The number of lines holding the string "background" is all that is wanted; count them in the records below.
Supplied material Start Marker
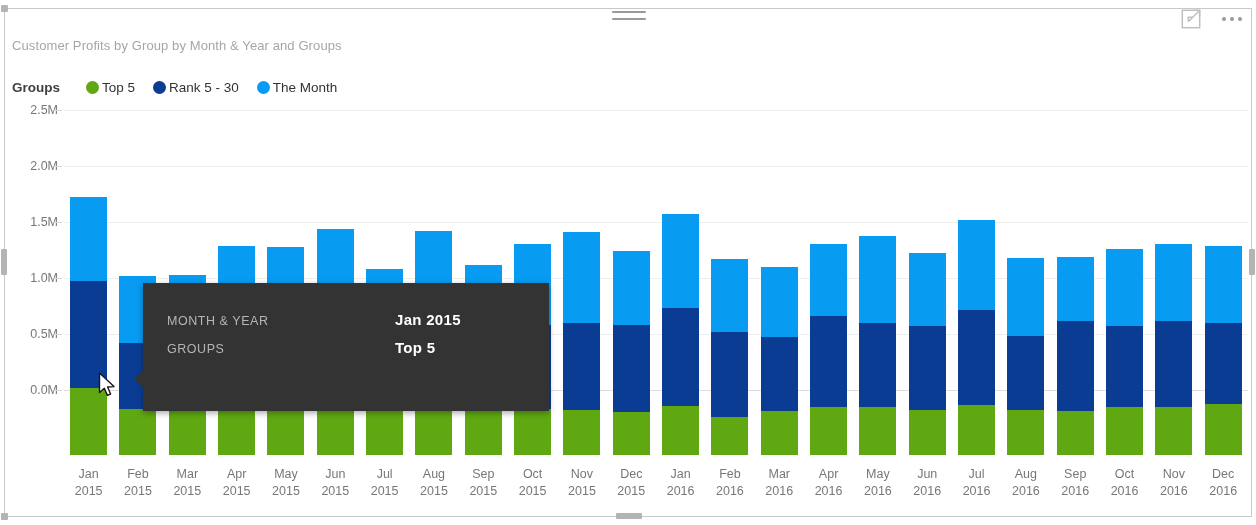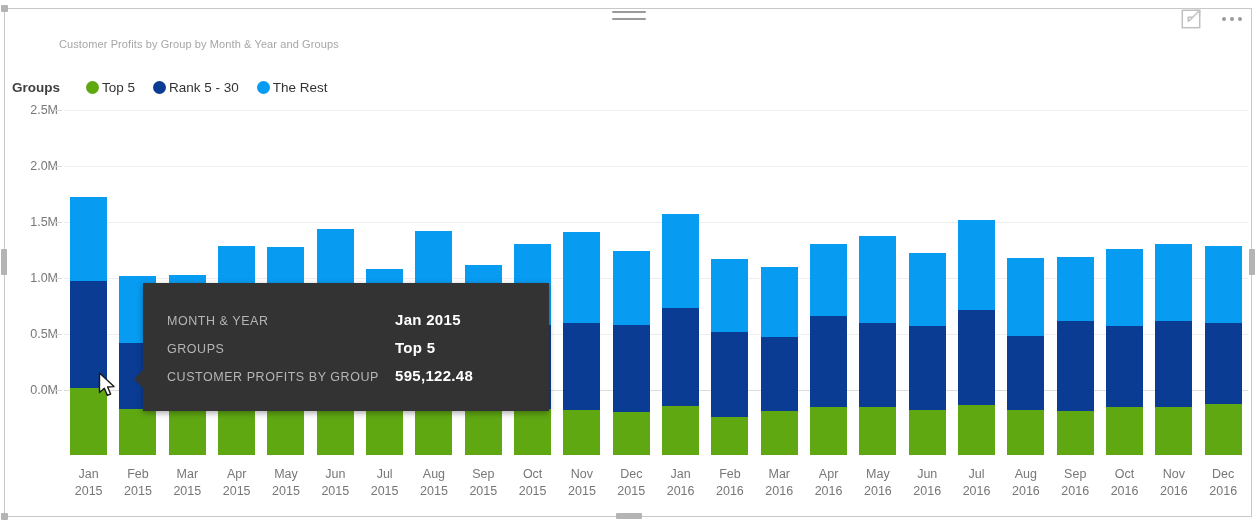--- a/index.html
+++ b/index.html
@@ -51,22 +51,22 @@
     display: flex; gap: 4px; align-items: center;
     height: 22px; cursor: pointer; padding: 0 2px;
   }
   .icon-more span {
     width: 4px; height: 4px; border-radius: 50%; background: #9b9b9b;
   }
 
   
   .viz-title {
     position: absolute; left: 12px; top: 38px;
-    font-size: 11px; color: #a6a6a6; font-weight: 400;
-    letter-spacing: .1px; white-space: nowrap; margin-left: 47px;
+    font-size: 13px; color: #a6a6a6; font-weight: 400;
+    letter-spacing: .1px; white-space: nowrap;
   }
 
   
   .legend {
     position: absolute; left: 12px; top: 80px;
     display: flex; align-items: center; gap: 0;
     white-space: nowrap;
   }
   .legend-title {
     font-size: 13.5px; color: #404040; font-weight: bold;
@@ -217,21 +217,21 @@
       <span class="legend-label">Top 5</span>
     </div>
 
     <div class="legend-item">
       <span class="legend-dot" style="background:#0b3c94"></span>
       <span class="legend-label">Rank 5 - 30</span>
     </div>
 
     <div class="legend-item">
       <span class="legend-dot" style="background:#089bf2"></span>
-      <span class="legend-label">The Rest</span>
+      <span class="legend-label">The Month</span>
     </div>
   </div>
 
   <div class="plot-area">
     <div class="y-axis" id="y-axis">
         <div class="y-tick" style="top: 280px;">0.0M</div>
         <div class="y-tick" style="top: 224px;">0.5M</div>
         <div class="y-tick" style="top: 168px;">1.0M</div>
         <div class="y-tick" style="top: 112px;">1.5M</div>
         <div class="y-tick" style="top: 56px;">2.0M</div>
@@ -523,23 +523,19 @@
 
   <div class="tooltip">
     <div class="tt-row">
       <div class="tt-key">Month &amp; Year</div>
       <div class="tt-val">Jan 2015</div>
     </div>
     <div class="tt-row">
       <div class="tt-key">Groups</div>
       <div class="tt-val">Top 5</div>
     </div>
-    <div class="tt-row">
-      <div class="tt-key">Customer Profits by Group</div>
-      <div class="tt-val">595,122.48</div>
-    </div>
   </div>
 
   <svg class="cursor" width="20" height="28" viewBox="0 0 20 28">
     <path d="M1.5 1 L1.5 20.5 L6.3 16.2 L9.4 23.4 L12.6 22 L9.6 15 L16 14.6 Z" fill="#ffffff" stroke="#1a1a1a" stroke-width="1.4" stroke-linejoin="round"></path>
   </svg>
 
 </div>
 
 </body></html>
Supplied material End Marker
Response to the task: 3